The training took place this week in Blantyre where journalists were informed about various issues governing child right that focused on ethical guidelines and principles; international human rights instruments such as the UN Convention of the Rights of the Child and the African Charter on the Rights and Welfare of the Child.
According to Kabwato, the journalists were trained on the minimum standards each story on children must pass before being published.
"We also had attendance from selected children who spoke to journalists about how they would want to be reported on and represented in the media," said Kabwato, who also pointed out that the initiative was supported with the participation of a prominent high court judge and child rights advocate, Judge Esmie Tembenu.
MISA chairperson, Anthony Kasunda said the training was organised to address some knowledge gaps that were identified during a media monitoring exercise of selected newspapers in June this year.
Kabwato said MISA hopes to see a significant shift in the manner in which children are reported on.
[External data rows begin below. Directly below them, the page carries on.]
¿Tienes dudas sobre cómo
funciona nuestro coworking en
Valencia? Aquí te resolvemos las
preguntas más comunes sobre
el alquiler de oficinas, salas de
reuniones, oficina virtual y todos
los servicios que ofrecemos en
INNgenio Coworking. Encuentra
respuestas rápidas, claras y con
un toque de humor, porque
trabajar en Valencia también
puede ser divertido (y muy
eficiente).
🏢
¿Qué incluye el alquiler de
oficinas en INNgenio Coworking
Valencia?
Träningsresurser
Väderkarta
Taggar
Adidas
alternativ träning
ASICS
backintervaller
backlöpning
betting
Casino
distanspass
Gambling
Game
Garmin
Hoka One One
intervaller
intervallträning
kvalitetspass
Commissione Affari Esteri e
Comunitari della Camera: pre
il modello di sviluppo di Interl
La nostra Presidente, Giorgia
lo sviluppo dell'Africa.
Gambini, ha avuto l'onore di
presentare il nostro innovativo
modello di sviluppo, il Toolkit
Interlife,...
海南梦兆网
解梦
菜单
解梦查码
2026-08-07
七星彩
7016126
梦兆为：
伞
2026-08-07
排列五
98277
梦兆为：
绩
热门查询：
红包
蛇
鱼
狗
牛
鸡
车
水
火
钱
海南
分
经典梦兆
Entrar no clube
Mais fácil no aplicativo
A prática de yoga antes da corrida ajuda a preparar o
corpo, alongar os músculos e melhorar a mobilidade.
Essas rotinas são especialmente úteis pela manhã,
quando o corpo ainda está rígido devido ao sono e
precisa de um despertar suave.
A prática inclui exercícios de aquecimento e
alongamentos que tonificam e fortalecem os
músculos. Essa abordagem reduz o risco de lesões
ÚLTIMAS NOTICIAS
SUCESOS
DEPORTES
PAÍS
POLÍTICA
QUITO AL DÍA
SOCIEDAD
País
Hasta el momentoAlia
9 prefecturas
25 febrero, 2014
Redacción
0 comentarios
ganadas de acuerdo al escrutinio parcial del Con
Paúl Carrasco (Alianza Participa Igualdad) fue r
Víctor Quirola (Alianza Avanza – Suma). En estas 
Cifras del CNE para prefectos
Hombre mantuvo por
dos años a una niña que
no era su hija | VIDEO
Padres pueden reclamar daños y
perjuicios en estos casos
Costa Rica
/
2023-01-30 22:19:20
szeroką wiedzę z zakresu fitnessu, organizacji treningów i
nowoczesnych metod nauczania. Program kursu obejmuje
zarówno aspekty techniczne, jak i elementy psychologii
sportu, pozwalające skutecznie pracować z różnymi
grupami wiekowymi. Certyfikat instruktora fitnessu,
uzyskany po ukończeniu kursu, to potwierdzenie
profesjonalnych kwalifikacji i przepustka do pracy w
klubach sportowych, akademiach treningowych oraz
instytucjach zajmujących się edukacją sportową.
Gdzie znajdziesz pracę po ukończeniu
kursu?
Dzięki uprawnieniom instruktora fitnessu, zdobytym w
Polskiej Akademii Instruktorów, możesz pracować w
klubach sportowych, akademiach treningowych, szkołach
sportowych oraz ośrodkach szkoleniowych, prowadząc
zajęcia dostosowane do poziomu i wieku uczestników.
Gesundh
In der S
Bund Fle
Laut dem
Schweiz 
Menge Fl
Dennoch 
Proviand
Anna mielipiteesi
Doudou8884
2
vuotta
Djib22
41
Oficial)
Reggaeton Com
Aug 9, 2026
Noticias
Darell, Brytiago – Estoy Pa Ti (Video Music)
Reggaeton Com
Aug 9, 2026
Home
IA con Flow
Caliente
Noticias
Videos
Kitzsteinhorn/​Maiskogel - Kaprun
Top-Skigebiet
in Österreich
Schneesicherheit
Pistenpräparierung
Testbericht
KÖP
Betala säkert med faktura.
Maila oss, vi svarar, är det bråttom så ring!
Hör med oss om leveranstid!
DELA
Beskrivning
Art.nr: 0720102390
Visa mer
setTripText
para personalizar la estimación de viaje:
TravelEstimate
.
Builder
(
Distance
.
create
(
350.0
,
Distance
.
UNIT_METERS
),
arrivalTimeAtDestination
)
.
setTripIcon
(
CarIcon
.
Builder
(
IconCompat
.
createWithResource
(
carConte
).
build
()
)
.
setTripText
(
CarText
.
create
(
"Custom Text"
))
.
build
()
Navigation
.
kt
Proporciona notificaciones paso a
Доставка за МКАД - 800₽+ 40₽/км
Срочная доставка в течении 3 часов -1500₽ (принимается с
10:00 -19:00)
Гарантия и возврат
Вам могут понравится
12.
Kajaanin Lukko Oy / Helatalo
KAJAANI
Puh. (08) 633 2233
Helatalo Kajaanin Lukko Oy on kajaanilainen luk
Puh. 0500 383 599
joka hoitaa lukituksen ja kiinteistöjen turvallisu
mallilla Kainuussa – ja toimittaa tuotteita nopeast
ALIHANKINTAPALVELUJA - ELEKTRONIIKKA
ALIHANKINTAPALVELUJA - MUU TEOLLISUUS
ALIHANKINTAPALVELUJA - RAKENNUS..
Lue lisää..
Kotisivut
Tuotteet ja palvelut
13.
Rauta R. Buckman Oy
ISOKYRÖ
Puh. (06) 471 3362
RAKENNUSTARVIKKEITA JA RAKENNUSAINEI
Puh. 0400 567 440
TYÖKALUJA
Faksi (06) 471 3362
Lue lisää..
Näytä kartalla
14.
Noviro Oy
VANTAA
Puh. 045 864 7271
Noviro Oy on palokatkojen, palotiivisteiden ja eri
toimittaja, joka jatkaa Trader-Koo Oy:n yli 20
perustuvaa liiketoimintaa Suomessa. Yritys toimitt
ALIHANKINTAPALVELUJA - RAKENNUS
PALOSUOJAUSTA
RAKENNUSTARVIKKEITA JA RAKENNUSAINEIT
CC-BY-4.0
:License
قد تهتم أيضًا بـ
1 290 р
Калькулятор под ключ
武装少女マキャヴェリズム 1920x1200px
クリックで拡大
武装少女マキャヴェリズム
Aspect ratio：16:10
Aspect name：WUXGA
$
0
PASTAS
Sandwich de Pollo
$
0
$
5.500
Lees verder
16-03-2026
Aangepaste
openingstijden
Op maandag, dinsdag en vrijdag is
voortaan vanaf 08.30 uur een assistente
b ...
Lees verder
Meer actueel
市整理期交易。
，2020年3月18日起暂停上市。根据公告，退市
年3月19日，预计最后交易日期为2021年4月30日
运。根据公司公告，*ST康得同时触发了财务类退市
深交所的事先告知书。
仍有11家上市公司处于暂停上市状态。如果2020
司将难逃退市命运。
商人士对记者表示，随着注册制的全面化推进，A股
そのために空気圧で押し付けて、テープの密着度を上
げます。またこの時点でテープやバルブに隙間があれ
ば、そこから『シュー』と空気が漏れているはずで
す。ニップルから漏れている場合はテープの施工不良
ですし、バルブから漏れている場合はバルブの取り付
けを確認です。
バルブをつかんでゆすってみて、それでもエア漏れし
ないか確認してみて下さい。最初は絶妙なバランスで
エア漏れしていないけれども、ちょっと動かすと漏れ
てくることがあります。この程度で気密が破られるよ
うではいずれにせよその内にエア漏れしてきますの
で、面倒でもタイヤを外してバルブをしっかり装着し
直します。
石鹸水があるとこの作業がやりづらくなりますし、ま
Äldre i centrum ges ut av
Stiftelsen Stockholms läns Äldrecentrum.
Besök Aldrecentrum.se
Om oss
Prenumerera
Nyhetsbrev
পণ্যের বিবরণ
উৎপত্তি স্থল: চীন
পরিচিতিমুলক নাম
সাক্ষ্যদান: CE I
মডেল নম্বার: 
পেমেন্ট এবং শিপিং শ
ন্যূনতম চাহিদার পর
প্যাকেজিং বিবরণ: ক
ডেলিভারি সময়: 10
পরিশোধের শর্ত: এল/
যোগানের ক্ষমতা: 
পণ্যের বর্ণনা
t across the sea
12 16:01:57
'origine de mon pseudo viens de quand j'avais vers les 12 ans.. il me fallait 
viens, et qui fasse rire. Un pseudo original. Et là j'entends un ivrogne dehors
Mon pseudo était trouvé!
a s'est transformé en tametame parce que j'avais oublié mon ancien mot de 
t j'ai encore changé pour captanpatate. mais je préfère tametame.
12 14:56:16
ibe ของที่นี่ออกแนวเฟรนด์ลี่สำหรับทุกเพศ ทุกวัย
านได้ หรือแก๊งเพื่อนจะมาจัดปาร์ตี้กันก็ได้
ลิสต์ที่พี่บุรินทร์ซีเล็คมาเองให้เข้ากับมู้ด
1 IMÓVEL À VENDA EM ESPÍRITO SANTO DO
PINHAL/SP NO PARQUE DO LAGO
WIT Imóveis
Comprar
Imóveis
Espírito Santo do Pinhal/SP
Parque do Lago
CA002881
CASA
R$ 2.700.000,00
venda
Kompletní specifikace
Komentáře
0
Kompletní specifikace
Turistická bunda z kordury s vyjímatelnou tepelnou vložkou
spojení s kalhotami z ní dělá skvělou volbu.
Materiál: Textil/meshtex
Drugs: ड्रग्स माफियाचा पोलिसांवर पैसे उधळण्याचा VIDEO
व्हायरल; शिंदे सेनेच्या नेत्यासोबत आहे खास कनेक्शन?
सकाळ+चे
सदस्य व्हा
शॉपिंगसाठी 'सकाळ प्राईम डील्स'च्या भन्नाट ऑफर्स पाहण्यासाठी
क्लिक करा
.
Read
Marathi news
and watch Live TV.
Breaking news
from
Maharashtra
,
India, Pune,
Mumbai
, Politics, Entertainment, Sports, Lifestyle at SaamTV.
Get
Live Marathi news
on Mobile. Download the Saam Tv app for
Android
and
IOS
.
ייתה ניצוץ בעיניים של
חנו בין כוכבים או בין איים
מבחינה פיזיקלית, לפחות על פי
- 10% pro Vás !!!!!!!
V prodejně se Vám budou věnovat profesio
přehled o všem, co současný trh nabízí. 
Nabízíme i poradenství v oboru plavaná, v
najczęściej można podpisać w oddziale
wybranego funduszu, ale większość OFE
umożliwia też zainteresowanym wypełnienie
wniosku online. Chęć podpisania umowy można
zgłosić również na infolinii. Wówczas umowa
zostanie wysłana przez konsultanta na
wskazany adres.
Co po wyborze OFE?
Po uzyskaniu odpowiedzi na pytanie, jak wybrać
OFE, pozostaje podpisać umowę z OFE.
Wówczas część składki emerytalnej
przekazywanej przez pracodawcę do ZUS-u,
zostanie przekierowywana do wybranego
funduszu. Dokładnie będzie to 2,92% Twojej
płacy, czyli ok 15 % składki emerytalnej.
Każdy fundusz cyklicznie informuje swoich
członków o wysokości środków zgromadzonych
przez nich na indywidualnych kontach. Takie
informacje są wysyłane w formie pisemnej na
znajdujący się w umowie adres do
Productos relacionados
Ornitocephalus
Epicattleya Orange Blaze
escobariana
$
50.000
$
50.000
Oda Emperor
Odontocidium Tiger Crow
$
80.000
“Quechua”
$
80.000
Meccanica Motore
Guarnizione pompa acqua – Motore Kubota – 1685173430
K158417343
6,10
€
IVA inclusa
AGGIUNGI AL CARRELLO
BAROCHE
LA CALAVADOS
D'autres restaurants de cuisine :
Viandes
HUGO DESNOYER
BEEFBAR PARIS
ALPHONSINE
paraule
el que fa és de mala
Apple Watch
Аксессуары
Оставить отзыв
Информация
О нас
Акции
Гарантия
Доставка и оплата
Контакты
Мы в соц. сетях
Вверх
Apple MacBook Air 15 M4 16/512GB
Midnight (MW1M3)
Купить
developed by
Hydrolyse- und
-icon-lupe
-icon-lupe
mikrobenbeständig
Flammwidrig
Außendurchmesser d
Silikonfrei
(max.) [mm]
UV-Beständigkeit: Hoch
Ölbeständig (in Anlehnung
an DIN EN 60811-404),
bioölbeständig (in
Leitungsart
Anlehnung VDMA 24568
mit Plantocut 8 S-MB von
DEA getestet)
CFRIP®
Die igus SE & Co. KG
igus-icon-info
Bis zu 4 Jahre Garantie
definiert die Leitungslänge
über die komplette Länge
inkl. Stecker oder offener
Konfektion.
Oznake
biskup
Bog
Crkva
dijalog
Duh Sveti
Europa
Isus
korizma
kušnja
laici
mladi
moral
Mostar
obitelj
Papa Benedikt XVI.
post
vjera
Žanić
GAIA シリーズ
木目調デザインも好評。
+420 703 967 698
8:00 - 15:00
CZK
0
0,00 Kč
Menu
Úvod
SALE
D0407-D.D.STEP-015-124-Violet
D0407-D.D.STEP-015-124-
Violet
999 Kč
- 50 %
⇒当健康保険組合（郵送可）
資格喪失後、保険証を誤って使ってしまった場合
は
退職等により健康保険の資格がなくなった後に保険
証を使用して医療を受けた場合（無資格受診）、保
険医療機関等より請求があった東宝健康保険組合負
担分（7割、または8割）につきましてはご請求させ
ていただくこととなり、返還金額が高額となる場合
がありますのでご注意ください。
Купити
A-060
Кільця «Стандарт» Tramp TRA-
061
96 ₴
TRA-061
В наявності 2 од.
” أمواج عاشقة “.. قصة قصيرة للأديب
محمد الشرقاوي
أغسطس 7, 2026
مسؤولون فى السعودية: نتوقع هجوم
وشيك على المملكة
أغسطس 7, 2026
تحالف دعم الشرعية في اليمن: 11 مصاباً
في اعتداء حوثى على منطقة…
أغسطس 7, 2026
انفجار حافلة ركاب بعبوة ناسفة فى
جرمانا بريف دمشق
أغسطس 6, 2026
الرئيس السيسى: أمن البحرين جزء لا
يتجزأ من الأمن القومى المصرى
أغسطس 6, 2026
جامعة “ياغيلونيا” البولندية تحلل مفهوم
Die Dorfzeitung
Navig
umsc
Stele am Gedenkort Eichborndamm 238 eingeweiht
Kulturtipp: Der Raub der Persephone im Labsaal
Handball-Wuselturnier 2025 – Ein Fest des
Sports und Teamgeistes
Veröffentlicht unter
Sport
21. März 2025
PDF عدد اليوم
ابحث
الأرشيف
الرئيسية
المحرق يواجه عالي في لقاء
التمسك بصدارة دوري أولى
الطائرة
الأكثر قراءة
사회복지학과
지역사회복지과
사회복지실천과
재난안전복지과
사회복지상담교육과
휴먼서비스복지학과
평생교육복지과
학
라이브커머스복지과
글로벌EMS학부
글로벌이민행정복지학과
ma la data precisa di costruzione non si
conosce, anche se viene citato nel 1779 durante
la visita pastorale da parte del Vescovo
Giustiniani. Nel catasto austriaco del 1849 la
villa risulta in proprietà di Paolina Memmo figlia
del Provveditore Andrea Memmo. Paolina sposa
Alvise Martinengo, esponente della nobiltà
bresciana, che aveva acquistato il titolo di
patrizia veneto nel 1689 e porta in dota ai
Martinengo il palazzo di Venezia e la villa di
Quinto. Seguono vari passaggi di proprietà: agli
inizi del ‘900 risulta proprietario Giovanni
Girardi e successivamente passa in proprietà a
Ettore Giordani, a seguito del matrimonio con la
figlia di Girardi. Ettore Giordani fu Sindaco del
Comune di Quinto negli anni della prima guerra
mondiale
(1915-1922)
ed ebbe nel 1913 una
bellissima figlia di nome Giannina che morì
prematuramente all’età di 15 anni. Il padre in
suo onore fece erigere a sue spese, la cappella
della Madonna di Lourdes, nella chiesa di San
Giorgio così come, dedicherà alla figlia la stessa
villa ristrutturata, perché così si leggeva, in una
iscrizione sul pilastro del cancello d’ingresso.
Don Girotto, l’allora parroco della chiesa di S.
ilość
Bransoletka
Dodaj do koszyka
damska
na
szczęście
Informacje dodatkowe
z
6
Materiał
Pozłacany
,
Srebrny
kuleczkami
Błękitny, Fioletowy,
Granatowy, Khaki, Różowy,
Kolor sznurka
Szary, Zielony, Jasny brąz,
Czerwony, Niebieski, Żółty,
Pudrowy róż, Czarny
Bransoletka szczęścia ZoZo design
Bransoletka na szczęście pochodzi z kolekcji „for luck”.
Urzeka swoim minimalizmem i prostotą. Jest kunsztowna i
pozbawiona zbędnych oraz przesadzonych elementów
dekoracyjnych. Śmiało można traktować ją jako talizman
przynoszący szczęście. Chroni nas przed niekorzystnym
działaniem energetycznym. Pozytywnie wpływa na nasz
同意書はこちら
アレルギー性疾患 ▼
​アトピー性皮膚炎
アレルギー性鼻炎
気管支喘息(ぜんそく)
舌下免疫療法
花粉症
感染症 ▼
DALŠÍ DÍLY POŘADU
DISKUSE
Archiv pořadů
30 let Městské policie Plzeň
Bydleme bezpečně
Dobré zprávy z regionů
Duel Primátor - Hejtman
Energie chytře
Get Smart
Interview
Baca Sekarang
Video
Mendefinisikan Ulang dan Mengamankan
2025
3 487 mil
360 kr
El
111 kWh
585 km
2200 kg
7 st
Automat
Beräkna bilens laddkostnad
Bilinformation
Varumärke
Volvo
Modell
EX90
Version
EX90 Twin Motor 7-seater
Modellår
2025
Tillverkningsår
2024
"We hope to see stories that do not portray children as victims, often subjecting them to further abuse; we also hope to see and hear more children's voices in the media as well as more concerted and genuine effort towards challenging the notion that children cannot make the news in meaningful ways," explained Kabwato.
The training is part of the project that started in 2009 when MISA and Save the Children Sweden implemented a project called 'children and the media' as part of an initiative to empower southern African media in reporting about children.
The training hopes to align the reporting approach by the regional media with UN convention on the rights of children.